---- Dataset extract

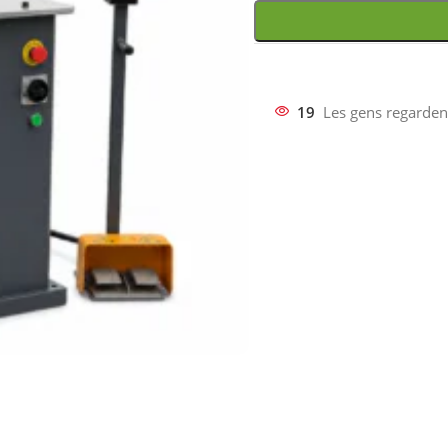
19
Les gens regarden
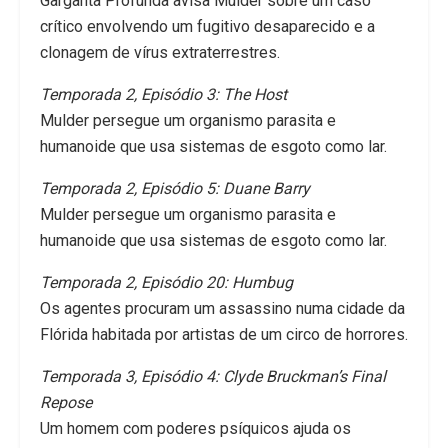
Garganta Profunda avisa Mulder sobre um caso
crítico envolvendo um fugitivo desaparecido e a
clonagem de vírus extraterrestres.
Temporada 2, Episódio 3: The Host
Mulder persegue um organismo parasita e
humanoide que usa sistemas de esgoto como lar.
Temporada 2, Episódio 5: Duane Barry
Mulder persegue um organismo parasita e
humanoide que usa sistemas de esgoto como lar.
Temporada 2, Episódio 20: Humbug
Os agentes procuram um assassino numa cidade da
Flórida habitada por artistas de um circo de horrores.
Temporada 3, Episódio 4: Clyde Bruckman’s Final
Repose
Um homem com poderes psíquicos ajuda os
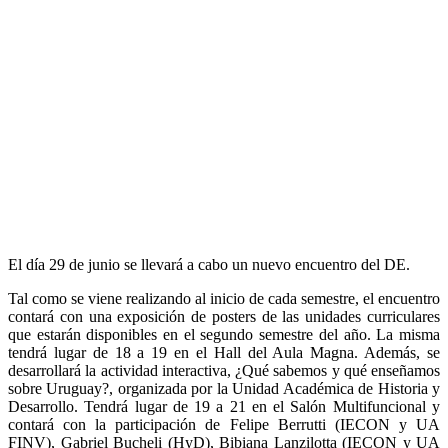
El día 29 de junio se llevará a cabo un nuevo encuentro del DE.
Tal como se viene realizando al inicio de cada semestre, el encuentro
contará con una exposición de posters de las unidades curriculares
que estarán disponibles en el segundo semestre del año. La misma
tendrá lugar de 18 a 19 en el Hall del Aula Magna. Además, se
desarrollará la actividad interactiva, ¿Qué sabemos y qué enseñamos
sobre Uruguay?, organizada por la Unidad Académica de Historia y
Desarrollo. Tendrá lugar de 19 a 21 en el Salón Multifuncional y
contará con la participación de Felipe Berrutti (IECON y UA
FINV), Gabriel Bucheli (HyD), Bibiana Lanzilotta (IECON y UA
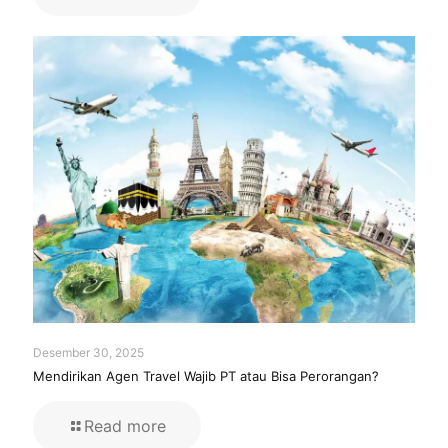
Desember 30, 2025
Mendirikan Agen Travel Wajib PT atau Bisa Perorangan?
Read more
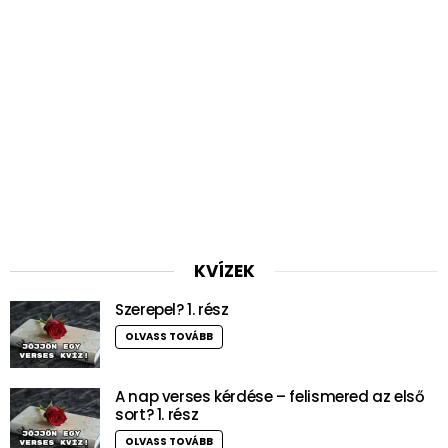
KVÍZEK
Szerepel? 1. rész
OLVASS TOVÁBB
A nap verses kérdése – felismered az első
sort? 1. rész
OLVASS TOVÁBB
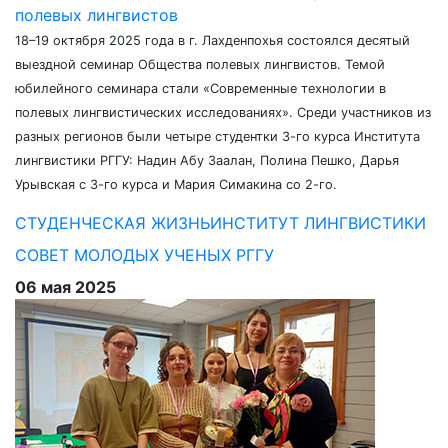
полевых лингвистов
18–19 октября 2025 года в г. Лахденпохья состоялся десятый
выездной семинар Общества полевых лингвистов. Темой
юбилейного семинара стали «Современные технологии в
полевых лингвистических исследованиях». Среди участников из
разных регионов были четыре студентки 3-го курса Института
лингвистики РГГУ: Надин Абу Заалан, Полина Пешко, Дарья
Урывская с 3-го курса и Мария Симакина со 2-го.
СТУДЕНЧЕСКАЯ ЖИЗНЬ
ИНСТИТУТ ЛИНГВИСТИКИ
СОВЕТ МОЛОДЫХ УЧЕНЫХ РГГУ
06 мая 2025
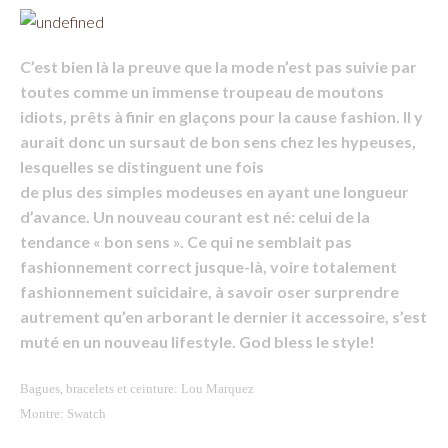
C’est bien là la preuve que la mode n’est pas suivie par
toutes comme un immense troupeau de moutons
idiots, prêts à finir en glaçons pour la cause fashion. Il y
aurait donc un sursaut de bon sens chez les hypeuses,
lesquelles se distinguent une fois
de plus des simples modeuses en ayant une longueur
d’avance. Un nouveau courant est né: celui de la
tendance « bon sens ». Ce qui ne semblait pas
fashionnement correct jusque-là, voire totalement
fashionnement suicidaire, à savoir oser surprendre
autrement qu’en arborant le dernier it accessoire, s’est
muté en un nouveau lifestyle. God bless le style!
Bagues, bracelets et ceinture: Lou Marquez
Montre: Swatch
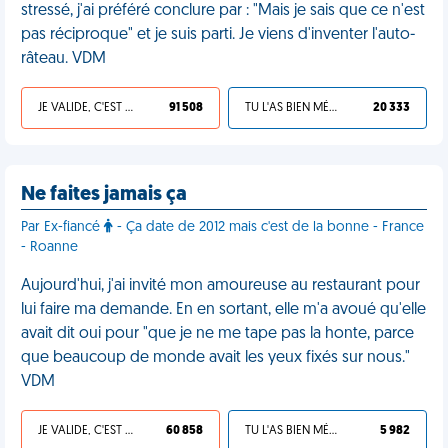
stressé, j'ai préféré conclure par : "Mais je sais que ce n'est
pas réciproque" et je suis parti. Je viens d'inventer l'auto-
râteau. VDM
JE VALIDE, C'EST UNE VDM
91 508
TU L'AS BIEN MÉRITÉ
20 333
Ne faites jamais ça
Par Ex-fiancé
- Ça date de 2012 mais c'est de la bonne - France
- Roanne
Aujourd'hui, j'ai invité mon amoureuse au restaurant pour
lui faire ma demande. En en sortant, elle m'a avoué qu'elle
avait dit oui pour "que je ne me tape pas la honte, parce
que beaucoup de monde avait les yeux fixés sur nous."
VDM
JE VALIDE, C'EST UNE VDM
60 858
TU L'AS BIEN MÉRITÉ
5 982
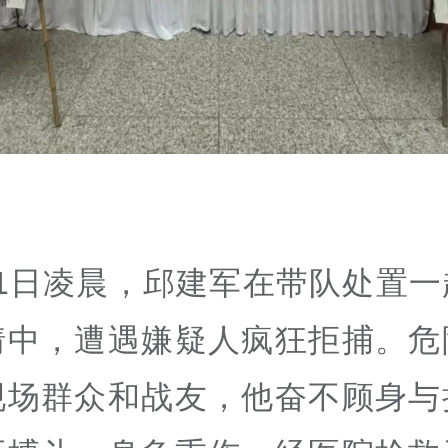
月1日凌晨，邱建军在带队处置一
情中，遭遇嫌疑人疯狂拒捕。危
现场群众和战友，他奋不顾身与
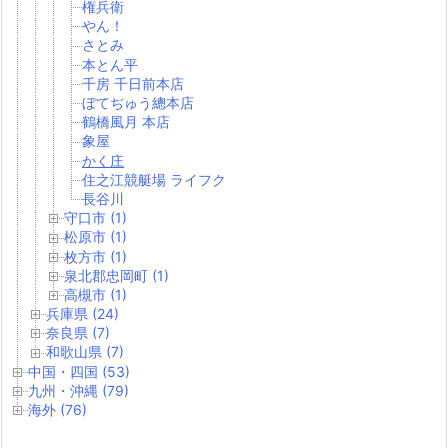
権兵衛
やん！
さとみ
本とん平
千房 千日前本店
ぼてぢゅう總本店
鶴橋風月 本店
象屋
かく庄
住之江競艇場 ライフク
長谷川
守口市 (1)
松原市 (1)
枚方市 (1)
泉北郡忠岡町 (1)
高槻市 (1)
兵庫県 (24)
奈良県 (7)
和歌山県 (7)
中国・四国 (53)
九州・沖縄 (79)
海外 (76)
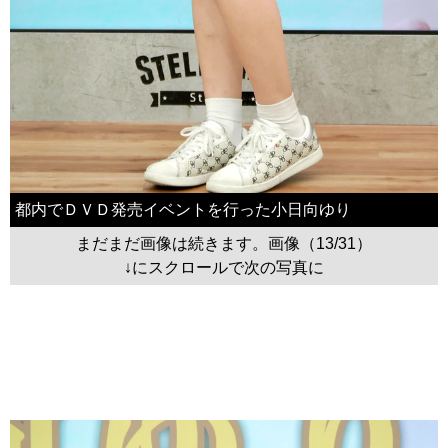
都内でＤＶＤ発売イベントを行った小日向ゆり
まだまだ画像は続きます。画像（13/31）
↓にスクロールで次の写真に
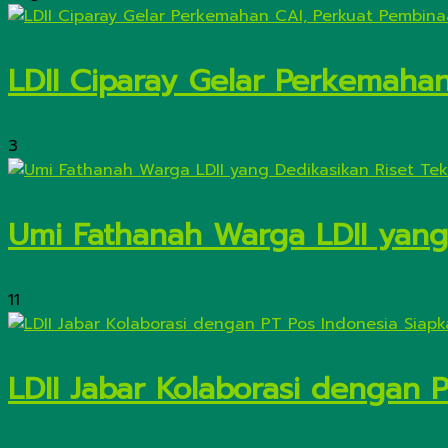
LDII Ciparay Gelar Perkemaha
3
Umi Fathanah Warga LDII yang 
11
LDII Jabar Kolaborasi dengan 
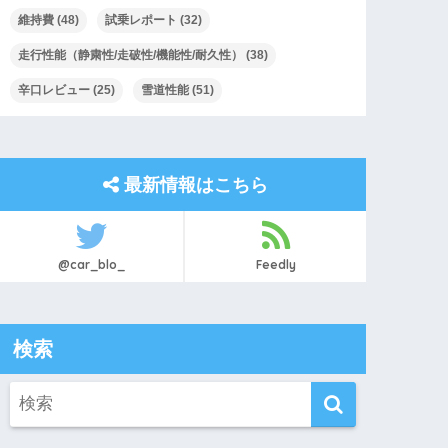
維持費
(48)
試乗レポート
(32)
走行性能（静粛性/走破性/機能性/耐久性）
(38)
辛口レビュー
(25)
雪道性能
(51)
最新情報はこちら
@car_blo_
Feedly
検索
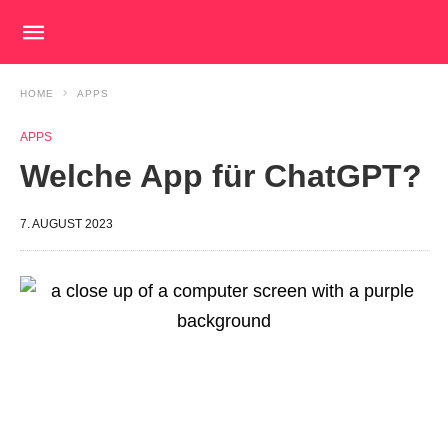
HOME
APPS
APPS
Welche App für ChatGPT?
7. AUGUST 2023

--------

In the data above, which lines include "pour"? Return those lines.

idiots, prêts à finir en glaçons pour la cause fashion. Il y
Aujourd'hui, j'ai invité mon amoureuse au restaurant pour
avait dit oui pour "que je ne me tape pas la honte, parce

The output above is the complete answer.